## Data for processing
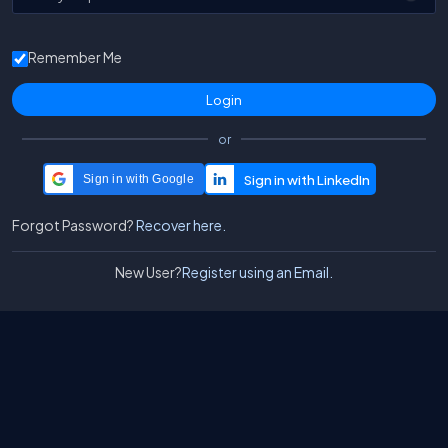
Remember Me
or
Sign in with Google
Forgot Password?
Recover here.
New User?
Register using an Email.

## Exercise directions
Set the preceding data down again word for word, omitting images.

## Task answer
Remember Me
or
Sign in with Google
Forgot Password?
Recover here.
New User?
Register using an Email.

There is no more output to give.